[DATA EXCERPTS]
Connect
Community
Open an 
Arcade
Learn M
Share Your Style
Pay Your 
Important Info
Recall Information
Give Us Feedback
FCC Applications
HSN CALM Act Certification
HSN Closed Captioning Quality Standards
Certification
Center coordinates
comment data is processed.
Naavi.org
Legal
[/DATA EXCERPTS]
▶ **WORK ITEM**: Please write out exactly the line containing "Center coordinates" and every line after it through the end of the records, nothing more.

▶ **ANSWER AREA**:
Center coordinates
comment data is processed.
Naavi.org
Legal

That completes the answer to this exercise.